The amount of data contained in the Team Foundation OLAP cubes is massive. Trying to create custom reports can be tricky because it can be difficult to filter out only the information that you need. You can use perspectives to filter your data and reduce the complexity and manageability of your reports. Perspectives will make any element of your data cube visible or invisible, based on your needs. Across all cubes, you have a shared set of dimensions across all cube perspectives. They include the following:
Team Project
Area
Iteration
Person
Date
You can use them to tie them against other measure groups. Note that you can only use perspectives if you install Team System with Microsoft SQL Server 2005 Enterprise Edition (x86 or x64) as your data tier.

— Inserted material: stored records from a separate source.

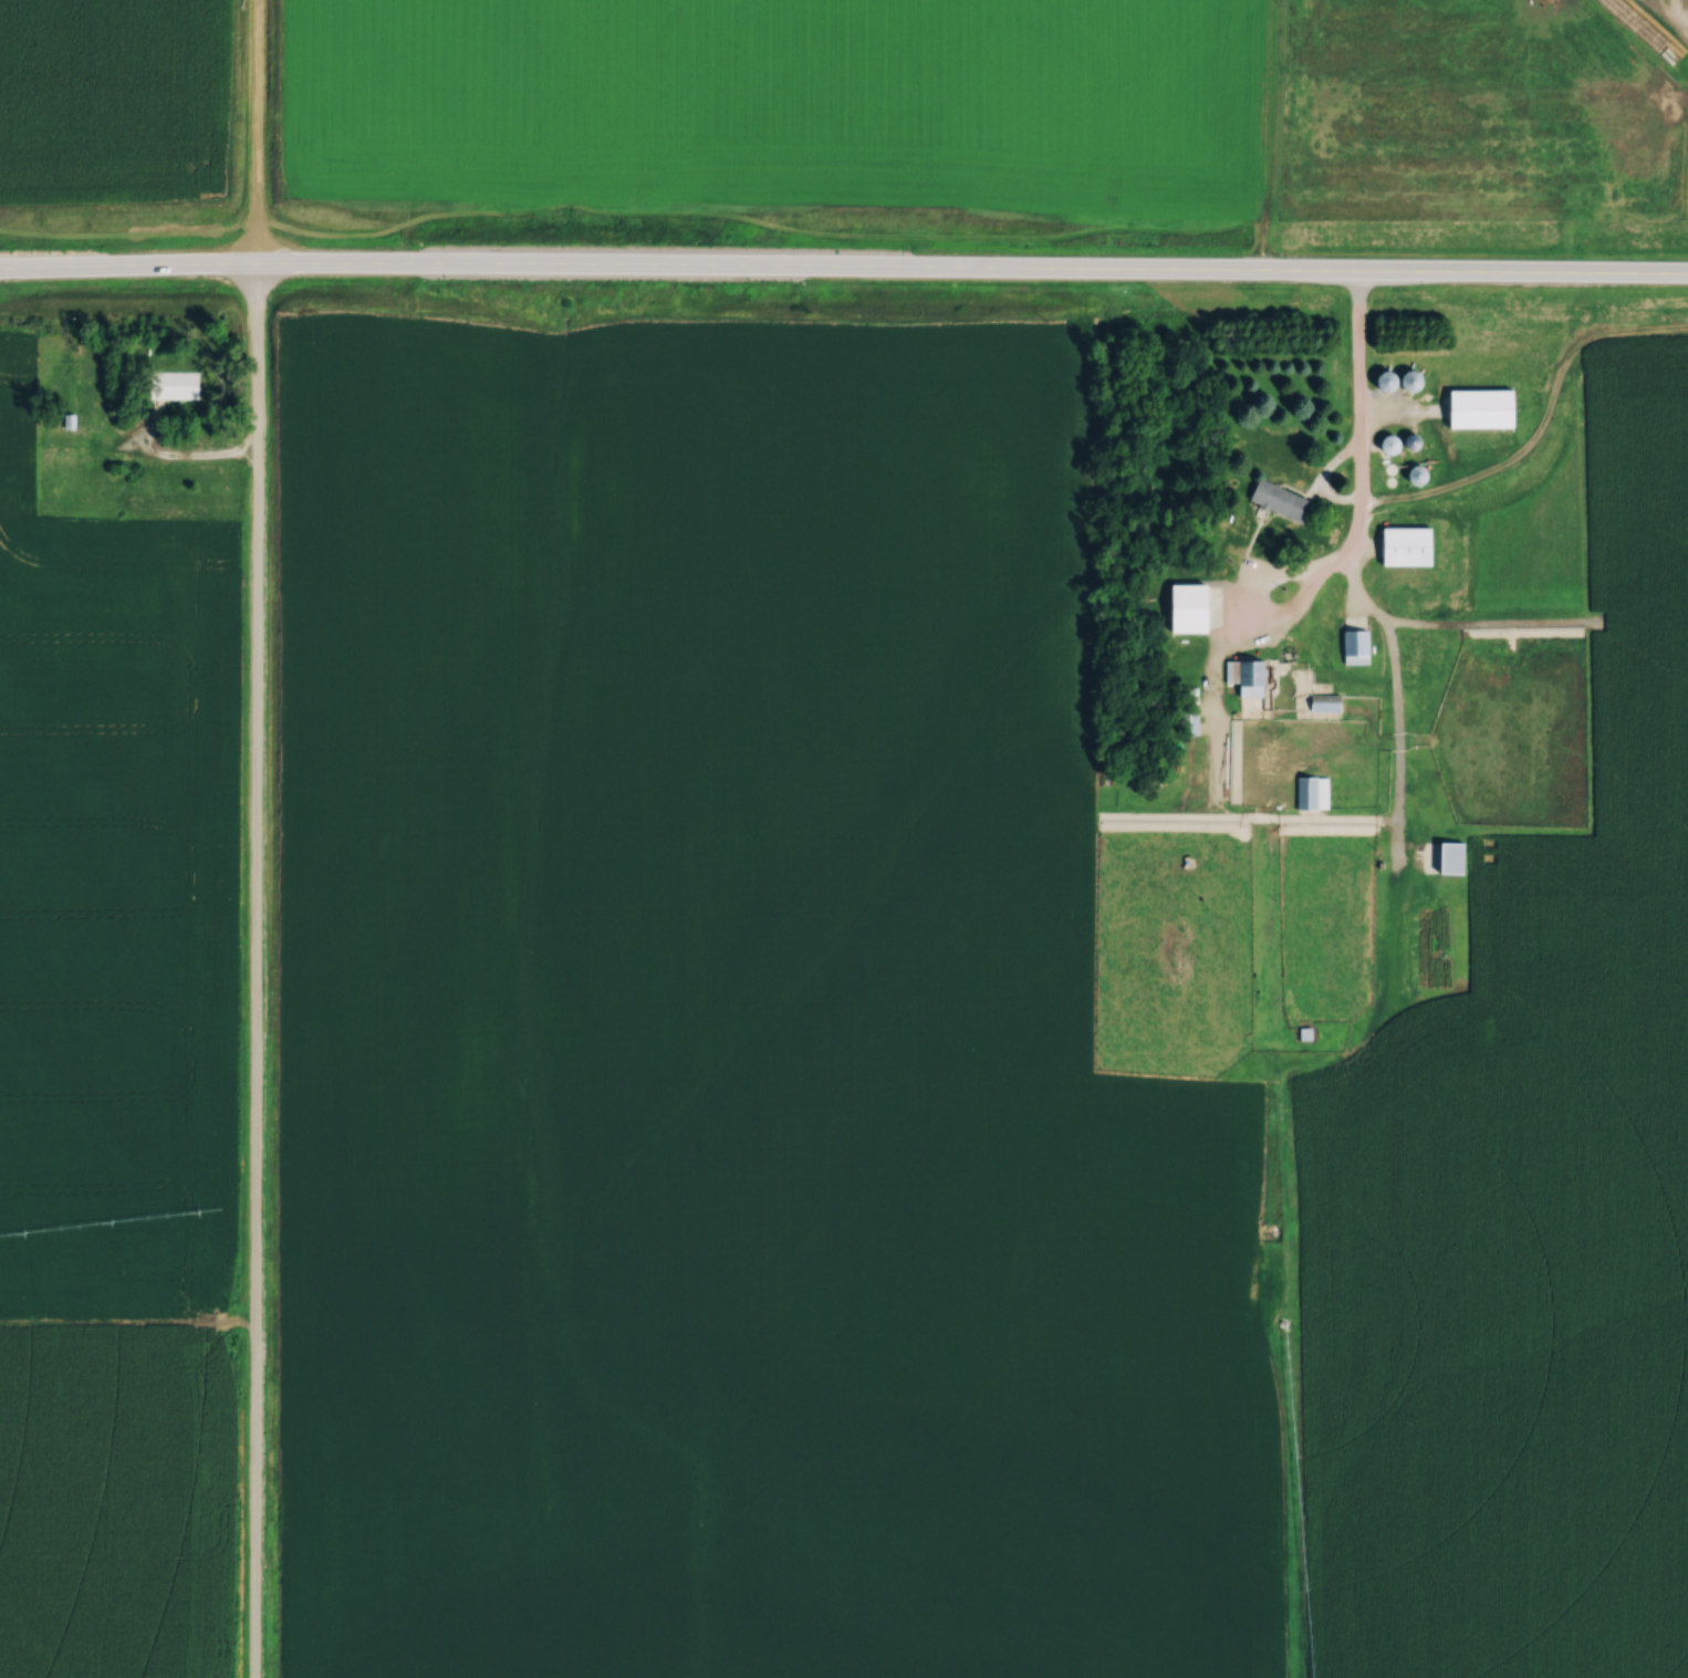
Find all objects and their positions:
road: (843, 261)
building: (176, 380)
road: (1355, 387)
building: (1486, 403)
road: (162, 453)
building: (1283, 496)
building: (1411, 541)
building: (1193, 603)
building: (1360, 642)
building: (1249, 672)
building: (1330, 698)
building: (1315, 787)
road: (252, 838)
building: (1456, 852)
building: (1308, 1029)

Important | This section of the chapter is meant to provide a solid overview of the concepts around Team System's data warehouse. There is so much information that it would be quite easy to write an entire book on the topic. If you are craving deeper details, the best source of information bar none is the MSDN documentation. Refer to "Team Foundation Server Data Warehouse" at http://msdn2.microsoft.com/en-us/library/ms244712.aspx. |
The Microsoft Solutions Framework provides a good starting point in trying to understand what the Team System reports are for. To navigate to the list of reports, you can click Index⇨Reports in MSF for Agile Software Development and Index⇨Reports in MSF for CMMI Process Improvement. The documentation provides diagnosis information such as healthy and unhealthy examples of report data. You can then do a project course correction to fix the issues.